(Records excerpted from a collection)
--

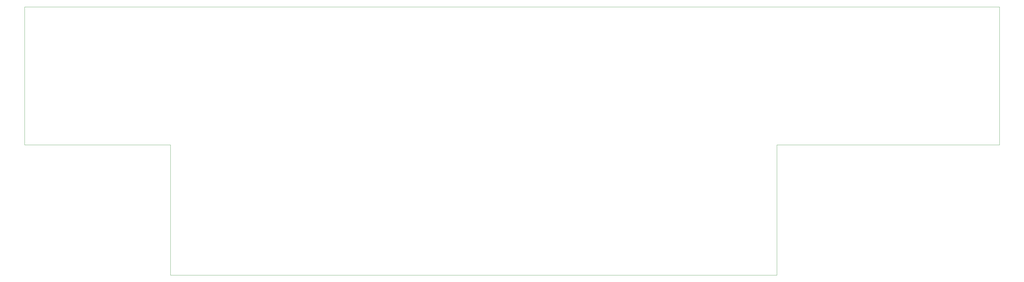
<source format=gbr>
G04 #@! TF.GenerationSoftware,KiCad,Pcbnew,7.0.11*
G04 #@! TF.CreationDate,2024-06-12T14:29:07-04:00*
G04 #@! TF.ProjectId,StenoBoard,5374656e-6f42-46f6-9172-642e6b696361,rev?*
G04 #@! TF.SameCoordinates,Original*
G04 #@! TF.FileFunction,Profile,NP*
%FSLAX46Y46*%
G04 Gerber Fmt 4.6, Leading zero omitted, Abs format (unit mm)*
G04 Created by KiCad (PCBNEW 7.0.11) date 2024-06-12 14:29:07*
%MOMM*%
%LPD*%
G01*
G04 APERTURE LIST*
G04 #@! TA.AperFunction,Profile*
%ADD10C,0.100000*%
G04 #@! TD*
G04 APERTURE END LIST*
D10*
X91440000Y-132080000D02*
X91440000Y-175260000D01*
X43180000Y-132080000D02*
X91440000Y-132080000D01*
X365760000Y-132080000D02*
X365760000Y-86360000D01*
X43180000Y-88900000D02*
X43180000Y-132080000D01*
X292100000Y-175260000D02*
X292100000Y-132080000D01*
X292100000Y-132080000D02*
X365760000Y-132080000D01*
X91440000Y-175260000D02*
X292100000Y-175260000D01*
X365760000Y-86360000D02*
X43180000Y-86360000D01*
X43180000Y-86360000D02*
X43180000Y-88900000D01*
M02*

</source>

--

Problem to solve: Number of lines above containing "APERTURE": state it and nothing else.

Output for this task: 2